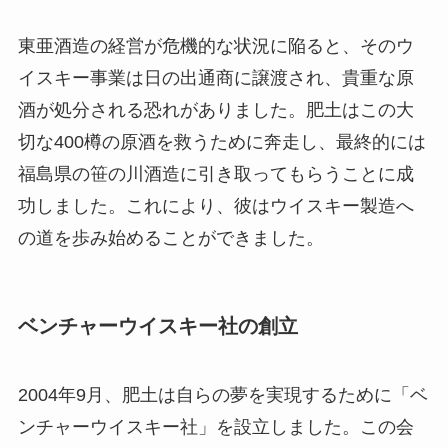
東亜酒造の経営が危機的な状況に陥ると、そのウ
イスキー事業は日の出通商に譲渡され、貴重な原
酒が処分される恐れがありました。肥土はこの大
切な400樽の原酒を救うために奔走し、最終的には
福島県の笹の川酒造に引き取ってもらうことに成
功しました。これにより、彼はウイスキー製造へ
の道を歩み始めることができました。
ベンチャーウイスキー社の創立
2004年9月、肥土は自らの夢を実現するために「ベ
ンチャーウイスキー社」を設立しました。この会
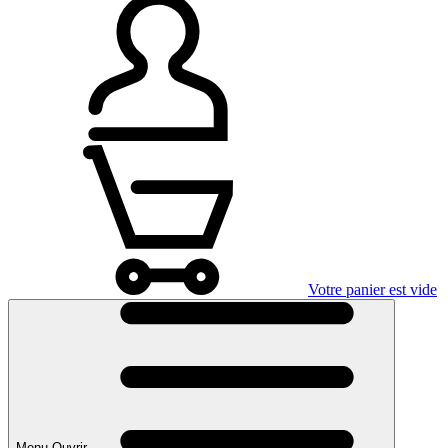
Votre panier est vide
Menu Ouvrir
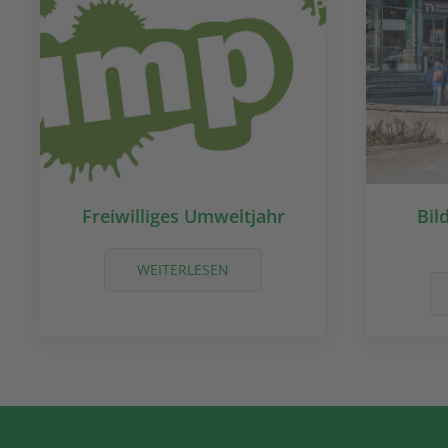
Freiwilliges Umweltjahr
Bil
WEITERLESEN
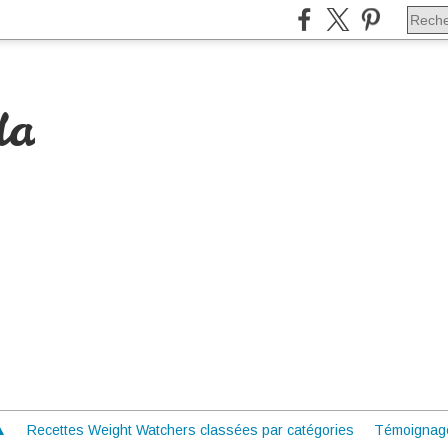
da
 ▲
Recettes Weight Watchers classées par catégories
Témoignag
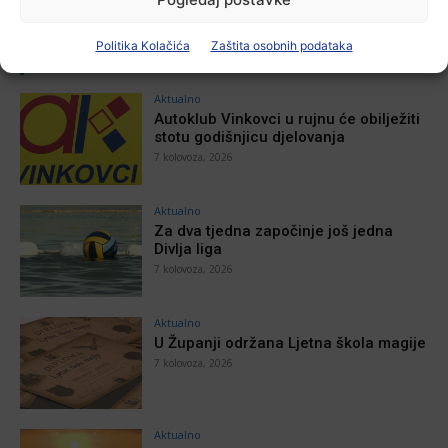
Politika Kolačića
Zaštita osobnih podataka
POVEZANE VIJESTI
Aktualno
Autoklub Vinkovci u rujnu će obilježiti
stotu godišnjicu djelovanja
7 kolovoza, 2026
Aktualno
Za dva tjedna započinje još jedna
Divlja liga
7 kolovoza, 2026
Aktualno
U Županji održana Ljetna škola magije
7 kolovoza, 2026
Aktualno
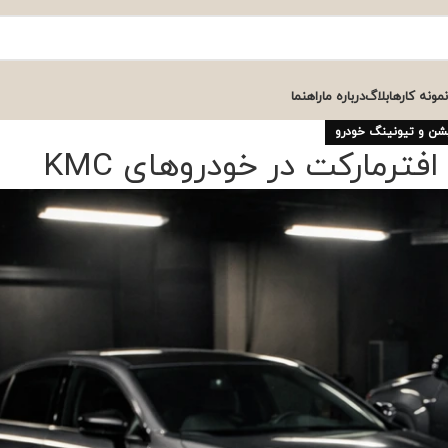
نمونه کارها
بلاگ
درباره ما
راهنما
شن و تیونینگ خودرو
ترمارکت در خودروهای KMC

========================================================================

[What this task involves]
Could you output all of the records exactly, without their pictures?

[Written solution]
東亜酒造の経営が危機的な状況に陥ると、そのウ
イスキー事業は日の出通商に譲渡され、貴重な原
酒が処分される恐れがありました。肥土はこの大
切な400樽の原酒を救うために奔走し、最終的には
福島県の笹の川酒造に引き取ってもらうことに成
功しました。これにより、彼はウイスキー製造へ
の道を歩み始めることができました。
ベンチャーウイスキー社の創立
2004年9月、肥土は自らの夢を実現するために「ベ
ンチャーウイスキー社」を設立しました。この会
Votre panier est vide
Menu Ouvrir
Freiwilliges Umweltjahr
Bil
WEITERLESEN
da
 ▲
Recettes Weight Watchers classées par catégories
Témoignag
Politika Kolačića
Zaštita osobnih podataka
POVEZANE VIJESTI
Aktualno
Autoklub Vinkovci u rujnu će obilježiti
stotu godišnjicu djelovanja
7 kolovoza, 2026
Aktualno
Za dva tjedna započinje još jedna
Divlja liga
7 kolovoza, 2026
Aktualno
U Županji održana Ljetna škola magije
7 kolovoza, 2026
Aktualno
نمونه کارها
بلاگ
درباره ما
راهنما
شن و تیونینگ خودرو
ترمارکت در خودروهای KMC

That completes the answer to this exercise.